Third step (September)

PCR of LeuB from BL21



PCR of SinI SinR SinIpro; RhiI, RhiR, RhiABCpro; RaiR RaiI RaiIpro



Standardization of SinI SinR SinIpro; RhiI, RhiR, RhiABCpro; RaiR RaiI RaiIpro

Building combination of communicational and survival mechanism:

*Device 1
*Device 2 The origin faulty part16 is being re-ligated from B0030 C0076 B0034 E0020,as shown below
*Device 3



Fourth step (October)

Ligate S01010 afresh by B0034 C0076 B0034 E0020 for device 2
Ligate J13002 and 6-leuB: transform the leuB generator into HB101 for leuB function test


Construction of newer three devices is almost ready.
Test the following function: signal emitting and receiving, co-survival or die together:

Wuxing’s Home        (Quincuncial piles----our unique culture apparatus)
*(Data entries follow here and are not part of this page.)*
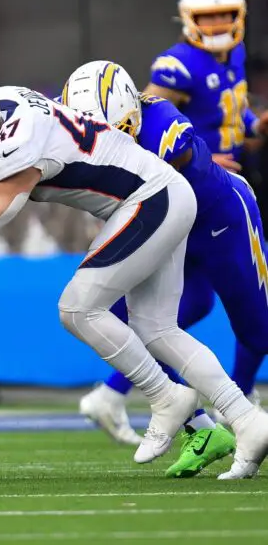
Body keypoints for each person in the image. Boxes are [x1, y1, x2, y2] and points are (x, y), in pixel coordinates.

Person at [0, 83, 268, 479]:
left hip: (151, 199)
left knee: (78, 308)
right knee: (157, 329)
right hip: (162, 194)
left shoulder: (16, 147)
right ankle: (248, 421)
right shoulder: (2, 106)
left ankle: (167, 396)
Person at [64, 60, 268, 477]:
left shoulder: (159, 121)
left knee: (258, 331)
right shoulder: (71, 118)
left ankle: (240, 409)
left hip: (218, 222)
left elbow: (167, 176)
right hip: (169, 230)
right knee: (143, 325)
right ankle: (206, 427)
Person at [145, 0, 268, 399]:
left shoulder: (234, 55)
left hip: (230, 188)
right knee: (256, 304)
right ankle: (239, 394)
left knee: (197, 301)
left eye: (224, 15)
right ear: (188, 18)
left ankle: (115, 391)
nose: (217, 24)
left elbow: (230, 115)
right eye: (207, 16)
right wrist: (201, 156)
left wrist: (257, 124)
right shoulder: (176, 66)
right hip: (199, 193)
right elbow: (142, 124)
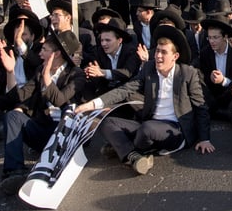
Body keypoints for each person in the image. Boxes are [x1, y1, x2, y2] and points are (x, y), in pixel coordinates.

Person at [76, 22, 214, 176]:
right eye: (156, 52)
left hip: (175, 129)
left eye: (163, 52)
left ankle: (123, 147)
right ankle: (133, 156)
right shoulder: (149, 68)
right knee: (107, 122)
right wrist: (92, 105)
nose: (158, 56)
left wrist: (204, 139)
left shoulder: (188, 73)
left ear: (175, 56)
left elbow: (200, 106)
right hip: (148, 123)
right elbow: (125, 89)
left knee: (146, 130)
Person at [0, 30, 84, 193]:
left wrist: (47, 77)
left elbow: (60, 100)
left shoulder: (76, 74)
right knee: (13, 116)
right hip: (44, 128)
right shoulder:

        The design of this device aims to enable different bacterial strains to rely on the spread of signal molecules to communicate, by usage of common bacteria liquid medium and the filtering membrane. We designed to use an electric cutter over the plastic dish to cut five 1cm-diameter holes and insert a 6.5mm-diameter plug-in tube into each hole through filtering membrane.
        Cover an upside-down round-bottomed glass dish in the former plastic dish. After sterilization, add LB medium to the dish in clean bench so that it can penetrate into the submerged membrane and flow to plug-in tubes. Then, inoculate with bacteria to plug-in tubes.
        Place electromagnetic stirrers into petri dishes. Stir with the constant low speed stirring incubator.
In our device, different strains can only grow in their own culture tube, while signal molecules can transfer through the membrane and diffuse into the bottom of the dish to affect other strains.